The case concerned the application of VAT on services rendered by a head office in one EU Member State to its branch in another EU Member State. The CJEU had to deal in the past with the issue of the VAT treatment of dealings between principal establishment (head office) and branches. Initially, it determined in its FCE Bank ruling that the principal establishment and the branch are not separate taxable persons for VAT purposes unless there exists a legal rapport between the branch and head office pursuant to which dealings between them can be made. This would be the case if the branch carries out economic activities independently from the head office and bears the risks of its activities. In the FCE Bank case, the Court found that -in part because of the operation of the banking industry- the branch is not independent from the head office and does not itself bear the risks of its activities. Therefore, the dealings are not made between two independent parties and should be ignored for VAT purposes.
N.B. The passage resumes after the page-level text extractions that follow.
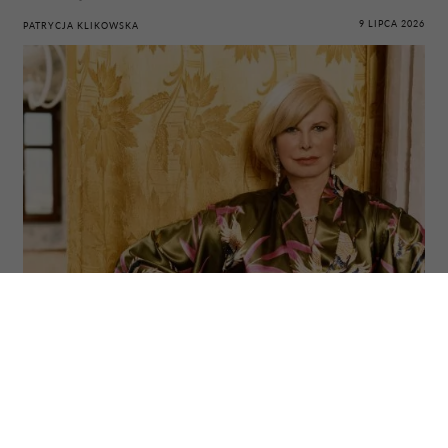
9 LIPCA 2026
PATRYCJA KLIKOWSKA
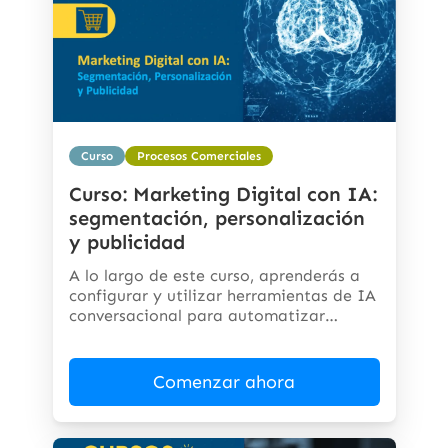
Curso
Procesos Comerciales
Curso: Marketing Digital con IA:
segmentación, personalización
y publicidad
A lo largo de este curso, aprenderás a
configurar y utilizar herramientas de IA
conversacional para automatizar
respuestas,...
Comenzar ahora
The CJEU further developed its reasoning on this issue in the Skandia America Corp. case, which dealt with the VAT treatment of services recharged by a non-EU (in this case, U.S.) head office to its Swedish branch, where the branch is part of a Swedish VAT grouping but the head office (obviously) not. In the Skandia case, the CJEU determined that the dealings should be treated as if they were carried out between independent parties and the Swedish branch should account for Swedish VAT on a reverse charge basis. The reasoning of the Court in Skandia appears to be that the dealings equate to dealings between the U.S. head office and a Swedish VAT grouping (of which the branch is a member, but the U.S. head office is not).

The Danske Bank case is the mirror image of the Skandia case, and the ruling of the CJEU was, therefore, much anticipated.
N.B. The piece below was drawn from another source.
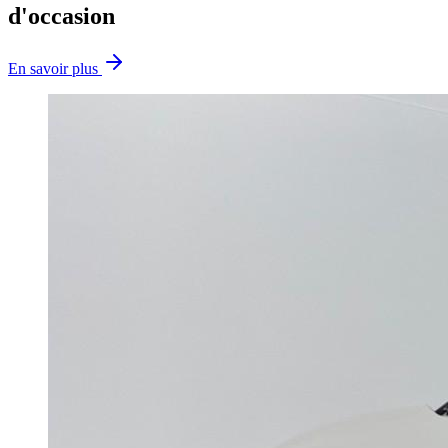
d'occasion
En savoir plus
Danske Bank, a Danish legal entity, owns an IT platform that is commonly used for most of its activities in Scandinavian countries. It charged costs for the use of the platform to its Swedish branch. Danske Bank does have a VAT grouping in Denmark, but the Swedish branch is not a member of the grouping given that Danish law, in accordance with Art. 11 of the EU VAT Directive, limits membership in VAT groupings to the Danish establishments only.

The issue arose following a ruling request by the Swedish branch on the VAT treatment of the head office charges. The branch took the position that the VAT in the dealings between the head office and the branch should be neutralized, while the tax authorities took the position that the Swedish branch, not being part of the Danish VAT grouping, must be treated as a distinct taxpayer from its Danish principal establishment (and its Danish VAT grouping), and must declare the VAT due in Sweden under the reverse charge mechanism. The disagreement between the Swedish branch and the Swedish tax authorities was eventually brought before the Swedish Supreme Court which put forward prejudicial questions to the CJEU.
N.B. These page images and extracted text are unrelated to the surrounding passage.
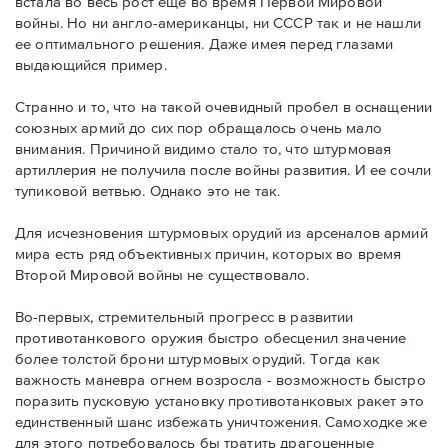
встала во весь рост еще во время Первой Мировой
войны. Но ни англо-американцы, ни СССР так и не нашли
ее оптимального решения. Даже имея перед глазами
выдающийся пример.
Странно и то, что на такой очевидный пробел в оснащении
союзных армий до сих пор обращалось очень мало
внимания. Причиной видимо стало то, что штурмовая
артиллерия не получила после войны развития. И ее сочли
тупиковой ветвью. Однако это не так.
Для исчезновения штурмовых орудий из арсеналов армий
мира есть ряд объективных причин, которых во время
Второй Мировой войны не существовало.
Во-первых, стремительный прогресс в развитии
противотанкового оружия быстро обесценил значение
более толстой брони штурмовых орудий. Тогда как
важность маневра огнем возросла - возможность быстро
поразить пусковую установку противотанковых ракет это
единственный шанс избежать уничтожения. Самоходке же
для этого потребовалось бы тратить драгоценные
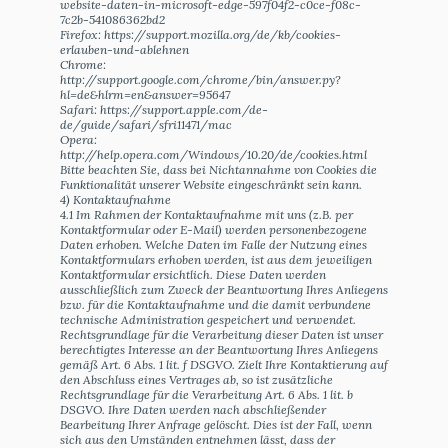
website-daten-in-microsoft-edge-597f04f2-c0ce-f08c-
7c2b-541086362bd2
Firefox: https://support.mozilla.org/de/kb/cookies-
erlauben-und-ablehnen
Chrome:
http://support.google.com/chrome/bin/answer.py?
hl=de&hlrm=en&answer=95647
Safari: https://support.apple.com/de-
de/guide/safari/sfri11471/mac
Opera:
http://help.opera.com/Windows/10.20/de/cookies.html
Bitte beachten Sie, dass bei Nichtannahme von Cookies die
Funktionalität unserer Website eingeschränkt sein kann.
4) Kontaktaufnahme
4.1 Im Rahmen der Kontaktaufnahme mit uns (z.B. per
Kontaktformular oder E-Mail) werden personenbezogene
Daten erhoben. Welche Daten im Falle der Nutzung eines
Kontaktformulars erhoben werden, ist aus dem jeweiligen
Kontaktformular ersichtlich. Diese Daten werden
ausschließlich zum Zweck der Beantwortung Ihres Anliegens
bzw. für die Kontaktaufnahme und die damit verbundene
technische Administration gespeichert und verwendet.
Rechtsgrundlage für die Verarbeitung dieser Daten ist unser
berechtigtes Interesse an der Beantwortung Ihres Anliegens
gemäß Art. 6 Abs. 1 lit. f DSGVO. Zielt Ihre Kontaktierung auf
den Abschluss eines Vertrages ab, so ist zusätzliche
Rechtsgrundlage für die Verarbeitung Art. 6 Abs. 1 lit. b
DSGVO. Ihre Daten werden nach abschließender
Bearbeitung Ihrer Anfrage gelöscht. Dies ist der Fall, wenn
sich aus den Umständen entnehmen lässt, dass der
In its decision, the CJEU essentially transposed its Skandia America Corp. reasoning to the Danske Bank case and ruled that the dealings between Danske Bank and its Swedish branch should be qualified as dealings between two distinct taxpayers: the Danish VAT grouping around Danske Bank on the one hand, and the Swedish branch on the other hand. It follows from this qualification that Swedish VAT is due on the recharge and should be accounted for by the Swedish branch under the reverse charge mechanism. The Court took the occasion to reaffirm its position in the FCE Bank case: in order to determine whether dealings between a principal establishment and a branch should be treated as dealings between two separate persons, one has to examine whether the branch carries out its activities independently from the principal establishment and bears the risks of its activities. The re-affirmation did not, however, bear on the Danske case obviously by reason of the fact that Danske Bank is part of a VAT grouping of which the branch is not a member.

Note that the CJEU issued the Danske Bank decision without an opinion from the Advocate General. The procedural rules of the Court allow it to adjudicate cases without an opinion from the Advocate General if it is of the view that the case does not raise any new questions of law.